SELECTED PASSAGE
↓↓↓
# RIP Marcris Fame and Glory Cha Cha



## chiarasdad (Dec 13, 2008)

It is with great sadness and heavy hearts that we inform you Cha Cha has crossed over the rainbow bridge. It broke our hearts to watch her slip away. 
Her courage and spirit will never be forgotten. 

RIP Champion Marcris Fame and Glory Cha Cha (10/7/2011 - 3/22/2014)


----------



## Matilda's mommy (Jun 1, 2005)

I am so sorry:smcry: I wish I cold give you a hug and cry with you, I know the deep sadness you are feeling, Dec 28th my Miss Bow went over the bridge. It's been very hard on us, we miss her something terrible, she lived to be 14 1/2.
your Cha Cha was stunning, and way to young to make the journey,may she run free with no pain.


----------



## KAG (Jun 1, 2006)

Aww, so sad. Please accept my condolences on the loss of your beautiful girl, Larry and Liz. 
I wish you peace.
Xoxoxoxox


----------



## mysugarbears (Aug 13, 2007)

Larry and Liz please accept my condolences. What a beautiful little girl and gone way too soon. :smcry: My heart just breaks for you and Liz it's never easy but when they are so young that just makes it so much harder. :grouphug:rayer::grouphug:


----------



## michellerobison (Dec 17, 2009)

OMD she was so young and beautiful.I'm sooo sorry!


----------



## Bailey&Me (Mar 8, 2010)

I am so very sorry for your loss, Larry and Liz


----------



## edelweiss (Apr 23, 2010)

She was so very young and that must have been a shock as well. . . I am so, so sorry. May you find peace in such a sad time of loss.


----------



## Tanner's Mom (May 27, 2005)

I am so sorry.


----------



## maggieh (Dec 16, 2007)

Larry and Liz, I am so very sorry for the loss of your beautiful girl!


----------



## Furbabies mom (Jul 25, 2011)

I'm so sorry for your loss. She was beautiful.


----------



## doggyluver5 (Feb 1, 2013)

What a beautiful little girl and gone so soon. Please accept my condolences. I lost my baby girl two years ago and I still miss her so much. I have six babies (two malts) and even though I have other babies no baby is the same as her. They all have their own unique personalities.


----------



## The A Team (Dec 1, 2005)

I saw Liz post this on FB yesterday, I was shocked and heartbroken! There are no words....


----------



## IzzysBellasMom (Jan 16, 2013)
↑↑↑
EXERCISE TASKS
[1] Duplicate, word for word, the part of the condolence thread that opens with the words containing "Her courage and" and closes with "(Jun 1, 2005)".
[2] Using the condolence thread, state whether each statement below agrees with it, answering yes or no and quoting the deciding words: (a) The dog Matilda's mommy called Miss Bow lived to be 14 1/2. (b) doggyluver5 has six babies, three of which are malts. (c) The A Team learned of the loss from a post by Liz on FB.

INPUT DATA
↓↓↓
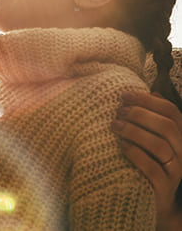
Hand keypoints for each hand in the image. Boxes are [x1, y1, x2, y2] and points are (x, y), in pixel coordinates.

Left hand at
↑↑↑
ANSWERS FOR EACH ITEM
[1]
Her courage and spirit will never be forgotten. 

RIP Champion Marcris Fame and Glory Cha Cha (10/7/2011 - 3/22/2014)


----------



## Matilda's mommy (Jun 1, 2005)

[2]
(a) Yes: "she lived to be 14 1/2."
(b) No: "I have six babies (two malts)"
(c) Yes: "I saw Liz post this on FB yesterday"